Мужская жизнь | страница 75



— Кто ж даёт деньги? — не выдержал я, огласил вопрос, который вертелся на языке. — У вас здесь идиллия. А на пустом месте ничего не растёт!

— У нас здесь коммуна. Здесь труд, сообщество. А ещё есть пожертвования. Ты же сам, Валентин, мне помогал стройматериалами. Есть и капиталовложения. Есть маленькие производства. Есть база отдыха. Есть яхт-клуб. Кстати, его создал твой одноклассник Саша Касаткин.

Нет, не случайно я вспоминал о Сане Касаткине по дороге сюда. Я знал от одноклассников, что он от своего педагога и наставника не отклеился. И многого добился. Про него даже шутили: у него яхта как у Абрамовича.

Ах, как много дает человеку настырность, вера во что-то! Где все те наши школьные красавцы, красавицы, умники и умницы, где? А вот он, Саня Касаткин, расправил плечи. Хоть и рукавом сопли утирал.

— На уху вас приглашаю, — сказал Тимофей Иванович, взглянув на часы.

По дороге с берега Толик шёл впереди, мы с учителем — за ним, говорили меж собой.

— Приезжай к нам, Валентин. Народ у нас славный. Ты строитель. Развернёмся здесь. Чего в городе пыль глотать да бегать за чиновниками, разные бумаги вымаливать. У нас тут небольшой завод стройматериалов намечается, лесопилка опять же.

— Затоскую я здесь, Тимофей Иванович. Я давно от сельской жизни отвык. Тут с семьей, наверное, жить хорошо, когда всё ладится. А я один, одному тяжко. Да и деньги люблю. — рассмеялся, через пару шагов сказал серьёзно, о главном: — Тимофей Иванович, за сыном до осени приглядите. Парень он неглупый, но не определившийся. У меня толку не хватает его на путь истинный наставить.

Тимофей Иванович положил мне руку на плечо, по-отечески приобнял.

На здании конторы, чуть позже, я прочитал на доске объявлений график встреч в клубе «Коммуна». Тут был и член-корр Академики наук, и лётчик-космонавт, и некий г-н Ли, китаец-философ.
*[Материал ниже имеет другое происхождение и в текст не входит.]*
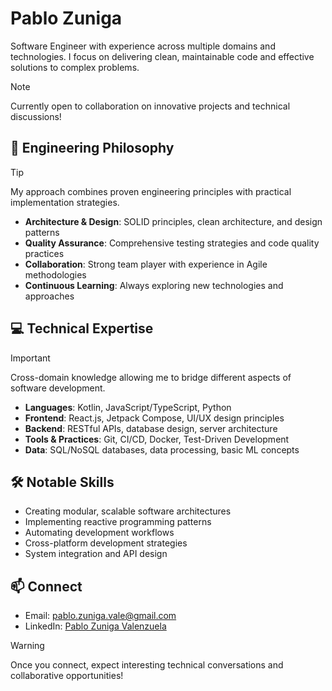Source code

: # Pablo Zuniga

Software Engineer with experience across multiple domains and technologies. I focus on delivering clean, maintainable code and effective solutions to complex problems.

> [!NOTE]
> Currently open to collaboration on innovative projects and technical discussions!

## 🚀 Engineering Philosophy

> [!TIP]
> My approach combines proven engineering principles with practical implementation strategies.

- **Architecture & Design**: SOLID principles, clean architecture, and design patterns
- **Quality Assurance**: Comprehensive testing strategies and code quality practices
- **Collaboration**: Strong team player with experience in Agile methodologies
- **Continuous Learning**: Always exploring new technologies and approaches

## 💻 Technical Expertise

> [!IMPORTANT]
> Cross-domain knowledge allowing me to bridge different aspects of software development.

- **Languages**: Kotlin, JavaScript/TypeScript, Python
- **Frontend**: React.js, Jetpack Compose, UI/UX design principles
- **Backend**: RESTful APIs, database design, server architecture
- **Tools & Practices**: Git, CI/CD, Docker, Test-Driven Development
- **Data**: SQL/NoSQL databases, data processing, basic ML concepts

## 🛠 Notable Skills

- Creating modular, scalable software architectures
- Implementing reactive programming patterns
- Automating development workflows
- Cross-platform development strategies
- System integration and API design

## 📫 Connect

- Email: pablo.zuniga.vale@gmail.com
- LinkedIn: [Pablo Zuniga Valenzuela](https://www.linkedin.com/in/pablozunigavalenzuela/)

> [!WARNING]
> Once you connect, expect interesting technical conversations and collaborative opportunities!
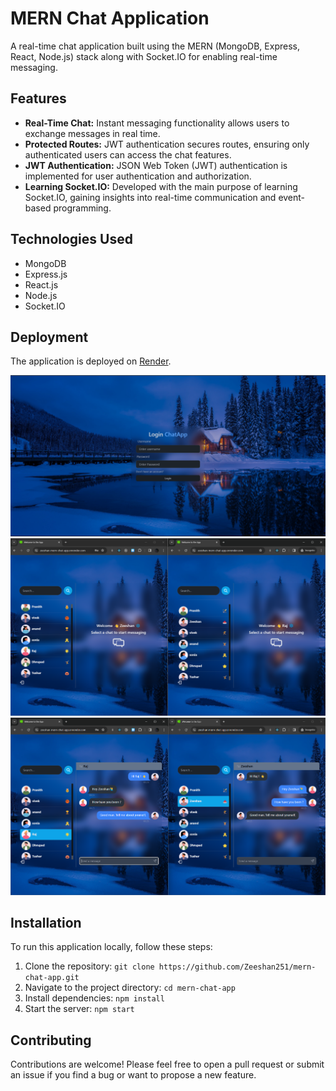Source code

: # MERN Chat Application

A real-time chat application built using the MERN (MongoDB, Express, React, Node.js) stack along with Socket.IO for enabling real-time messaging.

## Features

- **Real-Time Chat:** Instant messaging functionality allows users to exchange messages in real time.
- **Protected Routes:** JWT authentication secures routes, ensuring only authenticated users can access the chat features.
- **JWT Authentication:** JSON Web Token (JWT) authentication is implemented for user authentication and authorization.
- **Learning Socket.IO:** Developed with the main purpose of learning Socket.IO, gaining insights into real-time communication and event-based programming.

## Technologies Used

- MongoDB
- Express.js
- React.js
- Node.js
- Socket.IO




## Deployment

The application is deployed on [Render](https://zeeshan-mern-chat-app.onrender.com).


![Login](Login.png)
![Home](home.png)
![Chat](chat.png)

## Installation

To run this application locally, follow these steps:

1. Clone the repository: `git clone https://github.com/Zeeshan251/mern-chat-app.git`
2. Navigate to the project directory: `cd mern-chat-app`
3. Install dependencies: `npm install`
4. Start the server: `npm start`

## Contributing

Contributions are welcome! Please feel free to open a pull request or submit an issue if you find a bug or want to propose a new feature.




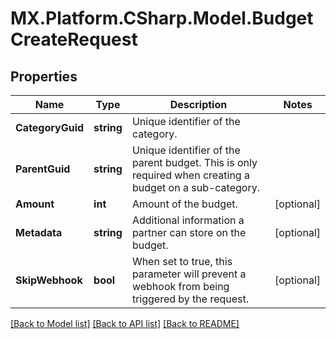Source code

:# MX.Platform.CSharp.Model.BudgetCreateRequest

## Properties

Name | Type | Description | Notes
------------ | ------------- | ------------- | -------------
**CategoryGuid** | **string** | Unique identifier of the category. | 
**ParentGuid** | **string** | Unique identifier of the parent budget. This is only required when creating a budget on a sub-category. | 
**Amount** | **int** | Amount of the budget. | [optional] 
**Metadata** | **string** | Additional information a partner can store on the budget. | [optional] 
**SkipWebhook** | **bool** | When set to true, this parameter will prevent a webhook from being triggered by the request. | [optional] 

[[Back to Model list]](../README.md#documentation-for-models) [[Back to API list]](../README.md#documentation-for-api-endpoints) [[Back to README]](../README.md)

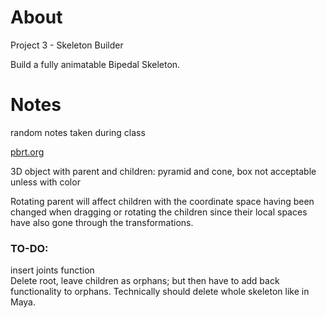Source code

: # About
Project 3 - Skeleton Builder

Build a fully animatable Bipedal Skeleton.

# Notes
random notes taken during class

[pbrt.org](https://pbrt.org/) 

3D object with parent and children: pyramid and cone, box not acceptable unless with color

Rotating parent will affect children with the coordinate space having been changed when dragging or rotating the children since their local spaces have also gone through the transformations.

### TO-DO:
insert joints function<br>
Delete root, leave children as orphans; but then have to add back functionality to orphans. Technically should delete whole skeleton like in Maya.
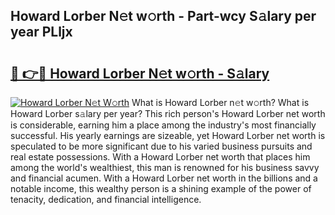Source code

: ## Howard Lorber N𝚎t w𝚘rth - Part-wcy S𝚊lary per year PLljx

# <h2><a href="http://gc2hgvz.nevu.top/?p=Howard+Lorber">🔗 👉🔴 Howard Lorber N𝚎t w𝚘rth - S𝚊lary</a></h2>

[![Howard Lorber N𝚎t W𝚘rth](https://i.imgur.com/Oavwk0R.jpeg)](http://gc2hgvz.nevu.top/?p=Howard+Lorber)
What is Howard Lorber n𝚎t w𝚘rth? What is Howard Lorber s𝚊lary per year?
This rich person's Howard Lorber net worth is considerable, earning him a place among the industry's most financially successful. His yearly earnings are sizeable, yet Howard Lorber net worth is speculated to be more significant due to his varied business pursuits and real estate possessions. With a Howard Lorber net worth that places him among the world's wealthiest, this man is renowned for his business savvy and financial acumen. With a Howard Lorber net worth in the billions and a notable income, this wealthy person is a shining example of the power of tenacity, dedication, and financial intelligence.
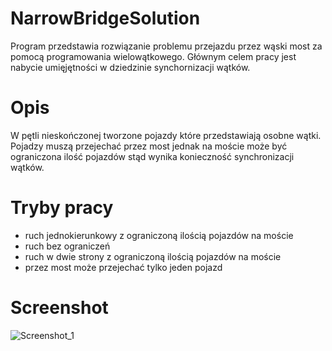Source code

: # NarrowBridgeSolution
Program przedstawia rozwiązanie problemu przejazdu przez wąski most za pomocą programowania wielowątkowego. Głównym celem pracy jest nabycie umięjętności w dziedzinie synchornizacji wątków.
# Opis
W pętli nieskończonej tworzone pojazdy które przedstawiają osobne wątki. Pojadzy muszą przejechać przez most jednak na moście może być ograniczona ilość pojazdów stąd wynika konieczność synchronizacji wątków.
# Tryby pracy
- ruch jednokierunkowy z ograniczoną ilością pojazdów na moście
- ruch bez ograniczeń
- ruch w dwie strony z ograniczoną ilością pojazdów na moście
- przez most może przejechać tylko jeden pojazd
# Screenshot
![Screenshot_1](https://user-images.githubusercontent.com/19534189/104247449-83d86780-5470-11eb-9475-4d118124abea.png)

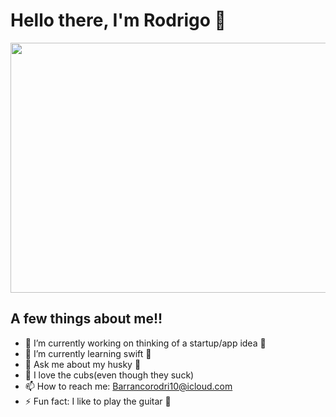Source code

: 

# Hello there, I'm Rodrigo 👋

<p align="center">
  <img src="https://media.discordapp.net/attachments/466306444007047169/998114269285601290/Screen_Shot_2022-07-17_at_1.28.43_AM.png?width=956&height=935" width="600" height="400"/>
</p>

## A few things about me!! 
- 🔭 I’m currently working on thinking of a startup/app idea 📱
- 🌱 I’m currently learning swift 🍎
- 💬 Ask me about my husky 🐶
- 🐻 I love the cubs(even though they suck) 
- 📫 How to reach me: Barrancorodri10@icloud.com
- ⚡️ Fun fact: I like to play the guitar 🎸
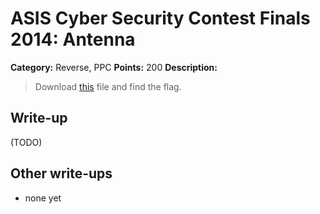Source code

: # ASIS Cyber Security Contest Finals 2014: Antenna

**Category:** Reverse, PPC
**Points:** 200
**Description:**

> Download [this](antena_bffb7c0bfe9d5eac2e1364ce7ceb995e) file and find the flag.

## Write-up

(TODO)

## Other write-ups

* none yet
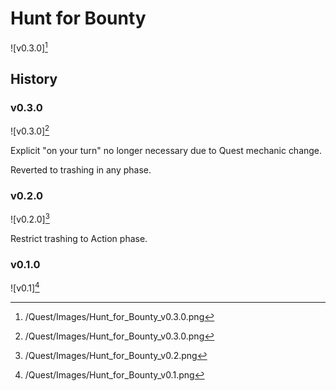 # Hunt for Bounty

![v0.3.0][^v0.3.0]

## History

### v0.3.0

![v0.3.0][^v0.3.0]

Explicit "on your turn" no longer necessary due to Quest mechanic change.

Reverted to trashing in any phase.

### v0.2.0

![v0.2.0][^v0.2.0]

Restrict trashing to Action phase.

### v0.1.0

![v0.1][^v0.1.0]

[^v0.1.0]: /Quest/Images/Hunt_for_Bounty_v0.1.png
[^v0.2.0]: /Quest/Images/Hunt_for_Bounty_v0.2.png
[^v0.3.0]: /Quest/Images/Hunt_for_Bounty_v0.3.0.png
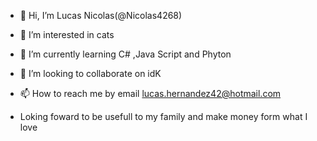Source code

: - 👋 Hi, I’m Lucas Nicolas(@Nicolas4268)
- 👀 I’m interested in cats
- 🌱 I’m currently learning C# ,Java Script and Phyton
- 💞️ I’m looking to collaborate on idK
- 📫 How to reach me by email lucas.hernandez42@hotmail.com

- Loking foward to be usefull to my family and make money form what I love 
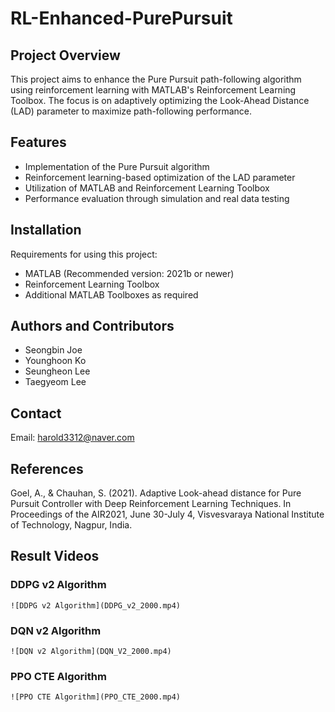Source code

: # RL-Enhanced-PurePursuit

## Project Overview
This project aims to enhance the Pure Pursuit path-following algorithm using reinforcement learning with MATLAB's Reinforcement Learning Toolbox. The focus is on adaptively optimizing the Look-Ahead Distance (LAD) parameter to maximize path-following performance.

## Features
- Implementation of the Pure Pursuit algorithm
- Reinforcement learning-based optimization of the LAD parameter
- Utilization of MATLAB and Reinforcement Learning Toolbox
- Performance evaluation through simulation and real data testing

## Installation
Requirements for using this project:
- MATLAB (Recommended version: 2021b or newer)
- Reinforcement Learning Toolbox
- Additional MATLAB Toolboxes as required

## Authors and Contributors
- Seongbin Joe
- Younghoon Ko
- Seungheon Lee
- Taegyeom Lee

## Contact
Email: harold3312@naver.com

## References
Goel, A., & Chauhan, S. (2021). Adaptive Look-ahead distance for Pure Pursuit Controller with Deep Reinforcement Learning Techniques. In Proceedings of the AIR2021, June 30-July 4, Visvesvaraya National Institute of Technology, Nagpur, India.

## Result Videos

### DDPG v2 Algorithm
`![DDPG v2 Algorithm](DDPG_v2_2000.mp4)`

### DQN v2 Algorithm
`![DQN v2 Algorithm](DQN_V2_2000.mp4)`

### PPO CTE Algorithm
`![PPO CTE Algorithm](PPO_CTE_2000.mp4)`
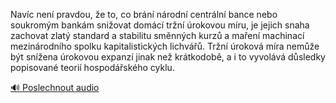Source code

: 
Navíc není pravdou, že to, co brání národní centrální bance nebo soukromým bankám snižovat domácí tržní úrokovou míru, je jejich snaha zachovat zlatý standard a stabilitu směnných kurzů a maření machinací mezinárodního spolku kapitalistických lichvářů. Tržní úroková míra nemůže být snížena úrokovou expanzí jinak než krátkodobě, a i to vyvolává důsledky popisované teorií hospodářského cyklu.

[🔊 Poslechnout audio](/data/7-paragraphs/audio/chapter_84/para_006-Navc-nen-pravdou-e-to-co-brn-nrodn-centr.mp3)
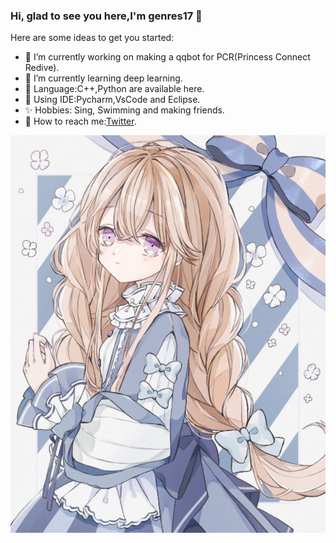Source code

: ### Hi, glad to see you here,I'm genres17 👋


Here are some ideas to get you started:

- 🔭 I’m currently working on making a qqbot for PCR(Princess Connect Redive).
- 🌱 I’m currently learning deep learning.
- 🍞 Language:C++,Python are available here.
- 🐺 Using IDE:Pycharm,VsCode and Eclipse.
- ✨ Hobbies: Sing, Swimming and making friends.
- 🌈 How to reach me:[Twitter](https://twitter.com/genres17).

<img src="https://github.com/genres17/genres17/blob/master/EczbIxFU0AA7pJu.jpg">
Я присвистнул: всё тут было непросто, основательно, со смыслом — и врачи-путешественники, и Вадим, моделирующий управление, и график встреч, и сам Тимофей Иванович, неувядающий романтик. И казалось бы, со спокойной совестью, с чистым сердцем, с лёгкой душой должен был я оставить на здешнее житье и попечительство своего отрока, но прощался с Толиком на другой день утром с тяжёлым чувством.

Он ещё спал, когда я поднялся и собрался в обратную дорогу. Я сел на стул рядом с его кроватью, смотрел на него спящего. Болело сердце. Нет, не физически, а как-то тяжело, горестно было внутри, словно печальная тягостная песнь звучала в груди. Вот оставляю здесь сына, как будто экспериментирую с ним. Разве он сам не может определить себе дорогу и призвание, ведь сам-то я шёл своим путем, своей дорогой. Как уехал из дома в восемнадцать лет, никаких поводырей не имел. Может, Толик мой человек слабый, требующий защиты и опеки? Может, поэтому так щемит сердце?